■ DATASET ENTRIES ■
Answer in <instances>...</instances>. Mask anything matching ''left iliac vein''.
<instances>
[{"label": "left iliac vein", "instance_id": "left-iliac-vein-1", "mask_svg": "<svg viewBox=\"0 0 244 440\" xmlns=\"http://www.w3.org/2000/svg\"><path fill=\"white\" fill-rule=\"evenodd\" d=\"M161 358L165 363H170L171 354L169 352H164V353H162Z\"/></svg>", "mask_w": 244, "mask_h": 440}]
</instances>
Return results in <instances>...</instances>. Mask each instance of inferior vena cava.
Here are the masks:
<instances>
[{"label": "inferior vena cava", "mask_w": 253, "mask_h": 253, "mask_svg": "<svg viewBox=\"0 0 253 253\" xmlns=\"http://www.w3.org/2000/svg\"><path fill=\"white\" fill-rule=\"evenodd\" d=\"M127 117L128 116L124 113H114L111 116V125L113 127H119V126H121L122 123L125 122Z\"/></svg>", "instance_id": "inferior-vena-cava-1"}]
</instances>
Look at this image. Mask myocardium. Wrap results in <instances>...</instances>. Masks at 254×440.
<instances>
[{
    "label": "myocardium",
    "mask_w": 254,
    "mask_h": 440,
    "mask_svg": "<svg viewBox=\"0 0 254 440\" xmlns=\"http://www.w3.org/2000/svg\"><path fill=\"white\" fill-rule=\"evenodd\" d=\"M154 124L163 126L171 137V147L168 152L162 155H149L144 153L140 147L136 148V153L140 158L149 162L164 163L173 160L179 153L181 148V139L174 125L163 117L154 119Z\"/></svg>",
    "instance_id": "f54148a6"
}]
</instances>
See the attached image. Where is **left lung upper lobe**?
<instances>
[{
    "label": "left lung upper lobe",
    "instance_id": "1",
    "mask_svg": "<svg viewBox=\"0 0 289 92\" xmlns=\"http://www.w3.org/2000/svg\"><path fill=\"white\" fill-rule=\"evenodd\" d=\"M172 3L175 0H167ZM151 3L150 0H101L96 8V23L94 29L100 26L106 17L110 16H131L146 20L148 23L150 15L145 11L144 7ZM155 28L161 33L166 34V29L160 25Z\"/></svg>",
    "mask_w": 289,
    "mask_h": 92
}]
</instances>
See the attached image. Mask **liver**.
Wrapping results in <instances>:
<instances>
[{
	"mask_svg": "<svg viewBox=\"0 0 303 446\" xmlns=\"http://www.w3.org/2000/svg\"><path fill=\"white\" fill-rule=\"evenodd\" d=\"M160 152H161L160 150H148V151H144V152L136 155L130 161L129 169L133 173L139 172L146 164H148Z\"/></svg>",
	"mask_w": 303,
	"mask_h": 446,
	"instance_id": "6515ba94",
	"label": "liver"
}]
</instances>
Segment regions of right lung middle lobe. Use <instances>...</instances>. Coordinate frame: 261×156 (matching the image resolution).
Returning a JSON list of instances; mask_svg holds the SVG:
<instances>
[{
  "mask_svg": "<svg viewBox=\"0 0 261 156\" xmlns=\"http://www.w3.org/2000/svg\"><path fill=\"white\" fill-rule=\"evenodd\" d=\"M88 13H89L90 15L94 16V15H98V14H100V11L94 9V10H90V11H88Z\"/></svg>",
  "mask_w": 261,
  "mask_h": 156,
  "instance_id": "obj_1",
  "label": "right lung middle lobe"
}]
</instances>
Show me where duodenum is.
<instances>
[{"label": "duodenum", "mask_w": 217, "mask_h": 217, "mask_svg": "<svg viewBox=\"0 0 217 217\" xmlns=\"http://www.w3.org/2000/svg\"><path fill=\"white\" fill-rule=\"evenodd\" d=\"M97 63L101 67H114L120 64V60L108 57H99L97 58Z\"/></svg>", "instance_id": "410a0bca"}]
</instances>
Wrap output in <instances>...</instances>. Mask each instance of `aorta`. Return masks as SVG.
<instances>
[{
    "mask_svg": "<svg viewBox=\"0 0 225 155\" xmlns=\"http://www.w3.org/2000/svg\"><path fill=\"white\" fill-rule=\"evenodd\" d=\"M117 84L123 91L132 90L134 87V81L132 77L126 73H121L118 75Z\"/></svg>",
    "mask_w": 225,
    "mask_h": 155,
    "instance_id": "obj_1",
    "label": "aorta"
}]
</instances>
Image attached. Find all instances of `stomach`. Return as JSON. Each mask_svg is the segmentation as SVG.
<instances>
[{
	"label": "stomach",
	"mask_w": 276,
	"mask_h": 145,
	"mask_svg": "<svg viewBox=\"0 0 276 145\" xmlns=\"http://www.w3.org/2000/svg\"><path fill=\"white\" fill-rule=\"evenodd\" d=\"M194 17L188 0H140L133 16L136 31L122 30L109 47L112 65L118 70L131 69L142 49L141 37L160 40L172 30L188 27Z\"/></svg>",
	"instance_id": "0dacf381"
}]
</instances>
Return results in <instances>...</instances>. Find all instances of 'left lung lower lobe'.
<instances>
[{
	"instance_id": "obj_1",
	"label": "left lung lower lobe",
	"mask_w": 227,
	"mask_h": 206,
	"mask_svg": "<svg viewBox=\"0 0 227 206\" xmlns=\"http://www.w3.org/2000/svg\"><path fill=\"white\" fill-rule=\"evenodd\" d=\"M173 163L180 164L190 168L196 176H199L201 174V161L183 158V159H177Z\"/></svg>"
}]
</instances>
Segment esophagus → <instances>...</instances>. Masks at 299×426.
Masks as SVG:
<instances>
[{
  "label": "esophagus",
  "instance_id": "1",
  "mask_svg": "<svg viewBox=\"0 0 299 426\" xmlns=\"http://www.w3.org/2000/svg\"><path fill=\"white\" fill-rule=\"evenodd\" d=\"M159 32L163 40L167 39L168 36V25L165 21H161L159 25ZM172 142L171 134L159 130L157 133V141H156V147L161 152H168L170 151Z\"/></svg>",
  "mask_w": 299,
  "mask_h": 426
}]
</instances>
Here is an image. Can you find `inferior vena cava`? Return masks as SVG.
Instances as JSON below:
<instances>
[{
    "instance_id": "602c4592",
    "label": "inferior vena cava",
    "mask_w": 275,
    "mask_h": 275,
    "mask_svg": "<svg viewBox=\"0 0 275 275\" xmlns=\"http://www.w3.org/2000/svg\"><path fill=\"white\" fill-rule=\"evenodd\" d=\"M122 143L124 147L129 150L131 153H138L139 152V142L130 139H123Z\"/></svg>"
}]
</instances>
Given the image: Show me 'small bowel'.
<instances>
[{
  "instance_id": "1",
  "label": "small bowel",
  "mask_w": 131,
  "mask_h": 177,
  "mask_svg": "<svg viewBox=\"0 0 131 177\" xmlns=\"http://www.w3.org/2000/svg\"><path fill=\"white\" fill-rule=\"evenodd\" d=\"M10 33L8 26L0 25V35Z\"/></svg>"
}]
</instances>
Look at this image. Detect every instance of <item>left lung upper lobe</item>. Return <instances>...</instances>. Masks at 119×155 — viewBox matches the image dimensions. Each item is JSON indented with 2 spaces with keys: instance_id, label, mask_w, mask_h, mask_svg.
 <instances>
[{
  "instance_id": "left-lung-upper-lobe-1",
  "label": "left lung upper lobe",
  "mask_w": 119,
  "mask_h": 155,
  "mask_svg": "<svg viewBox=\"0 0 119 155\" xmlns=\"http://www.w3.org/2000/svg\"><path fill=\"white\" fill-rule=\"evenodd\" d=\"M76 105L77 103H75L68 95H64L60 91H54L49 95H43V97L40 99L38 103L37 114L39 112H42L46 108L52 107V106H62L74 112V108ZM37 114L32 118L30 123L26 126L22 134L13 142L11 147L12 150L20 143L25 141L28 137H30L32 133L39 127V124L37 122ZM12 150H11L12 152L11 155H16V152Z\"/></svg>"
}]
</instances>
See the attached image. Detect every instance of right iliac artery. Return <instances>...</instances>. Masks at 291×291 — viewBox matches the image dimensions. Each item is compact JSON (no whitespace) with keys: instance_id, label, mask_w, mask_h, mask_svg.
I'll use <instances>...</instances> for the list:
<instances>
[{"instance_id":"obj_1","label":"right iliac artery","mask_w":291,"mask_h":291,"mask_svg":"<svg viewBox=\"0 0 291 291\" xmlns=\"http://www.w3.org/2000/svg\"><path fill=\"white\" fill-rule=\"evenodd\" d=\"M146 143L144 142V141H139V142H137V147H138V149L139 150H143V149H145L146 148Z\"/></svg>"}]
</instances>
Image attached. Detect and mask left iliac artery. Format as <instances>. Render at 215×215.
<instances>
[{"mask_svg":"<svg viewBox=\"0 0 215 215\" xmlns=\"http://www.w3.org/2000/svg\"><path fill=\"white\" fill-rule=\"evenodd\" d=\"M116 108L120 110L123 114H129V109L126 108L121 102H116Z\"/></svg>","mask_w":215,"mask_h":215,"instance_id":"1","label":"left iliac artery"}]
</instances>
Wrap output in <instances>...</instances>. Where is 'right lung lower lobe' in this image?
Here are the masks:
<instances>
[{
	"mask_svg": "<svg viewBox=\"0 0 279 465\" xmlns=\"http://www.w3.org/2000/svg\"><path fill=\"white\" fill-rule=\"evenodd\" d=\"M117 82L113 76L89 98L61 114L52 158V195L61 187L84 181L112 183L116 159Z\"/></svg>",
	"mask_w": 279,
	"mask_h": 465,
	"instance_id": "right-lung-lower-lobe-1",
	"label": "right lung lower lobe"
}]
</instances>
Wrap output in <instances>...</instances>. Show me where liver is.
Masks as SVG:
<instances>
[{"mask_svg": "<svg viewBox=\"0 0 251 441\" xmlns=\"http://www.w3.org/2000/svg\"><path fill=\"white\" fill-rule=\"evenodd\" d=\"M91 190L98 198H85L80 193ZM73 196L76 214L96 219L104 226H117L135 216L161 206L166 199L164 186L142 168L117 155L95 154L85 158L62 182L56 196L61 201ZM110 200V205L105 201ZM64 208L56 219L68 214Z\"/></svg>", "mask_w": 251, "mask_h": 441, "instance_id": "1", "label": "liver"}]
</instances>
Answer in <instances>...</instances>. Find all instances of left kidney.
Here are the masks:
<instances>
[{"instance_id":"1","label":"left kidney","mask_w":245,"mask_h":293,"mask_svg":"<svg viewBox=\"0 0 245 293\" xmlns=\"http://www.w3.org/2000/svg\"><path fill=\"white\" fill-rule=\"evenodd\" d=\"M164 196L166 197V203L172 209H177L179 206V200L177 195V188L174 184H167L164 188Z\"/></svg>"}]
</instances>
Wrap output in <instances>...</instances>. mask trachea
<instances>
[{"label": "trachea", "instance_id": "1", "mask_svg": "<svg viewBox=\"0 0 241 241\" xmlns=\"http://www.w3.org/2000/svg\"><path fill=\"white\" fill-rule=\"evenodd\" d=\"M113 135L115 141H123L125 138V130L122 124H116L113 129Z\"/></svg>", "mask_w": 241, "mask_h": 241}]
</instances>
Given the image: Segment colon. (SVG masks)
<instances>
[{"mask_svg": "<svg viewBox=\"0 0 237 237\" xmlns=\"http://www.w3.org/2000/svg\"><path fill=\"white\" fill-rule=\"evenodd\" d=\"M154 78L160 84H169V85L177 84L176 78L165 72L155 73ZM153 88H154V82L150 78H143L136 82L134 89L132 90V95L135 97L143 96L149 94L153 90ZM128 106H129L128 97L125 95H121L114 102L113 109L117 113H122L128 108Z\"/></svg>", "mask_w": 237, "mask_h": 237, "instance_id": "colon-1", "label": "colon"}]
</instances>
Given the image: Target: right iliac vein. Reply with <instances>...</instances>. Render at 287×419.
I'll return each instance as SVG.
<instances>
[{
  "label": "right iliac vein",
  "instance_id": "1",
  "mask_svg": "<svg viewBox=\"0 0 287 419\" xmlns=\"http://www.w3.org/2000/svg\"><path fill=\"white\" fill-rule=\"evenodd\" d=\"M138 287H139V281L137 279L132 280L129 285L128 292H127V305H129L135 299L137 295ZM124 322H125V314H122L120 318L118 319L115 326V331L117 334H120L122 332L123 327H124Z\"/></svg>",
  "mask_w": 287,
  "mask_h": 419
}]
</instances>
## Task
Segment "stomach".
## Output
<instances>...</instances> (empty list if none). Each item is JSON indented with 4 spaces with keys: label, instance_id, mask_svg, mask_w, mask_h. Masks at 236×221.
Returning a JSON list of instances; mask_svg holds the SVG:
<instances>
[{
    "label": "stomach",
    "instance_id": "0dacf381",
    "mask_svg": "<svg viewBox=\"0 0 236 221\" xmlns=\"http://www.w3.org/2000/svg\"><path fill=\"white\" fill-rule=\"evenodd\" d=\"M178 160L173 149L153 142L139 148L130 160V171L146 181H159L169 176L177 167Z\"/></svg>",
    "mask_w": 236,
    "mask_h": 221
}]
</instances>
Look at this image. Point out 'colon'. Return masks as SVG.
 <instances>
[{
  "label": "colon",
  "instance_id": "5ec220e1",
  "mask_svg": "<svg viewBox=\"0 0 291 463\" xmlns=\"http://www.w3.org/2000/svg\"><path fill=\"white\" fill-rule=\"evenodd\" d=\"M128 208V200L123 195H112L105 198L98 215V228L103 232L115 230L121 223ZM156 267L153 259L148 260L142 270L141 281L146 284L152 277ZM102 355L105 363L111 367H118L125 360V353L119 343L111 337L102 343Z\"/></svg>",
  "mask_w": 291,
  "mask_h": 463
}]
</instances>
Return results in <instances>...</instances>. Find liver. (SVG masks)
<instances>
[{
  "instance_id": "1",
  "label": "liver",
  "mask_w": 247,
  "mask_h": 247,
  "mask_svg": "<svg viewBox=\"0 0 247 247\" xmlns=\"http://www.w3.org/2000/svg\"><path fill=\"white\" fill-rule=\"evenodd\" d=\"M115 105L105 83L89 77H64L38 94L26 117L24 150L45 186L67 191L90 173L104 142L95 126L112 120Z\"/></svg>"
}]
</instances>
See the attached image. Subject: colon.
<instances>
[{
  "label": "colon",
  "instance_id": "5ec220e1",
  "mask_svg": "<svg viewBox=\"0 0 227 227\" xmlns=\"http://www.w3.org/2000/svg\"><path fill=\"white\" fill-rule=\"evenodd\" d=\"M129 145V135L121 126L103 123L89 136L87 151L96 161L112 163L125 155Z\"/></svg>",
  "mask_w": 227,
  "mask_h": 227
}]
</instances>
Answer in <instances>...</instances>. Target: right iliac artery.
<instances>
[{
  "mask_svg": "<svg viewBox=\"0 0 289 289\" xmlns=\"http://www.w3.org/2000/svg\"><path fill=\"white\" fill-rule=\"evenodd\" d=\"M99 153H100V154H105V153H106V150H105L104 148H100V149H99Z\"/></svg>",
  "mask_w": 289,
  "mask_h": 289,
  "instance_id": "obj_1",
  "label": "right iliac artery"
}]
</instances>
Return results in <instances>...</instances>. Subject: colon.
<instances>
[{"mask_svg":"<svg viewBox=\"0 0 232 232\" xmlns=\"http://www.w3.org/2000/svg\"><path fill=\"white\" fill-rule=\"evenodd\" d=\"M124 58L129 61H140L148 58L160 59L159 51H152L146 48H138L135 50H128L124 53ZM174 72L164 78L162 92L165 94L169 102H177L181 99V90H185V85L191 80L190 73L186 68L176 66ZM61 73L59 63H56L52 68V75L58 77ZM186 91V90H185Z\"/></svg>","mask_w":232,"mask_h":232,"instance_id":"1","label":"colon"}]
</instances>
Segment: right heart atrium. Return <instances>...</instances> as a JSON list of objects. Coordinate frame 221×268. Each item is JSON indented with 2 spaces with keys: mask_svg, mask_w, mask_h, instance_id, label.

■ TASK BRIEF ■
Gather every line of the entries above that contains the word "Look".

■ WRITTEN RESPONSE ■
Look at this image. Mask myocardium. Wrap results in <instances>...</instances>. Masks at 254×440.
Look at this image. Detect every instance of <item>left lung upper lobe</item>. Return <instances>...</instances>. Masks at 119×155 — viewBox matches the image dimensions. Each item is JSON indented with 2 spaces with keys: instance_id, label, mask_w, mask_h, mask_svg.
Look at this image. Point out 'colon'. Return masks as SVG.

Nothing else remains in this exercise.